Transcribed page contents:
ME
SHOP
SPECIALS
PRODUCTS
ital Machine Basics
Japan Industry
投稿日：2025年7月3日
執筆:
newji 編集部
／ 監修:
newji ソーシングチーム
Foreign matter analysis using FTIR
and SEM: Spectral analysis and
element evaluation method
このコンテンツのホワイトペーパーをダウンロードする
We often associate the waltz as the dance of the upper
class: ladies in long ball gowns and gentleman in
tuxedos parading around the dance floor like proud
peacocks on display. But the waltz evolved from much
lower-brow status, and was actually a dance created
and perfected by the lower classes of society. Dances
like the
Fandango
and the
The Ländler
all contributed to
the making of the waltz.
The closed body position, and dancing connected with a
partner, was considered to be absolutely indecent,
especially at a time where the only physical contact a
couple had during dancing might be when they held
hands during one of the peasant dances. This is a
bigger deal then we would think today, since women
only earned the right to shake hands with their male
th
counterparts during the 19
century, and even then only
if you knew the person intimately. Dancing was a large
--
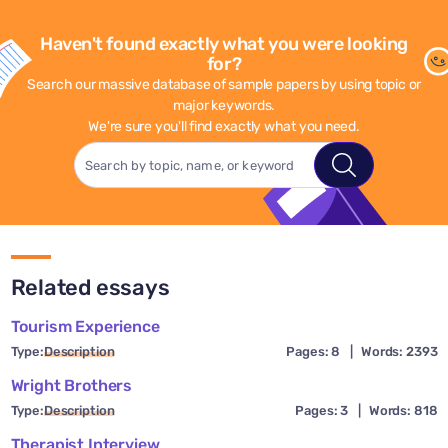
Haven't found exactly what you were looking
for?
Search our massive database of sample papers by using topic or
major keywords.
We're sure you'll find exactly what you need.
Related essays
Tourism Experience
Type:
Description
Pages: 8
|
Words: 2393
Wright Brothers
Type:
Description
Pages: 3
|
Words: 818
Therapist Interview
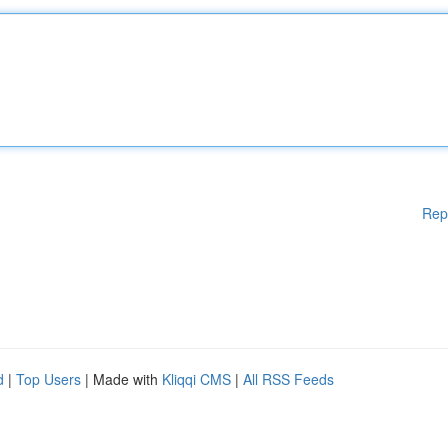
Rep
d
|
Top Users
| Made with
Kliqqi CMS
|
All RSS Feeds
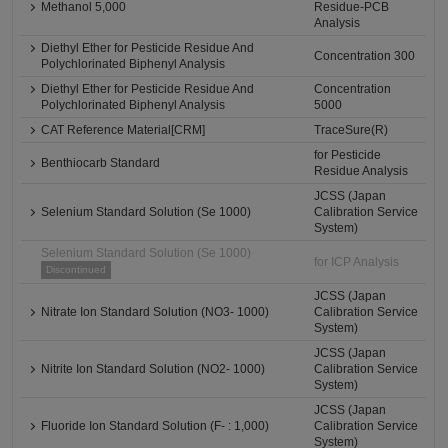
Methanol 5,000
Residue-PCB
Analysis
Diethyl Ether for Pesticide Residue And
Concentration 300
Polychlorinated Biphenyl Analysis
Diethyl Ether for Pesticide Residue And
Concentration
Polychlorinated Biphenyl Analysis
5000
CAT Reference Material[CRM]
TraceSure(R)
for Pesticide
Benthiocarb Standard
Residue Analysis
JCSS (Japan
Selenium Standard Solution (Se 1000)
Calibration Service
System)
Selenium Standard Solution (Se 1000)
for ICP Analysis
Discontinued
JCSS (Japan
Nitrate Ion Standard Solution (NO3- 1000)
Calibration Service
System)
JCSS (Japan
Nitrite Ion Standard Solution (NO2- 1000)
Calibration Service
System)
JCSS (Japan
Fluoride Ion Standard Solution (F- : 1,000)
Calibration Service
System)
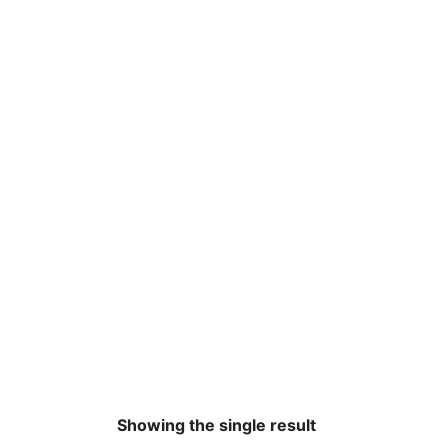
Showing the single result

• _Assignment_
Scan the records for the string "then". Copy each line in which it appears.

• _Written response_
bigger deal then we would think today, since women
century, and even then only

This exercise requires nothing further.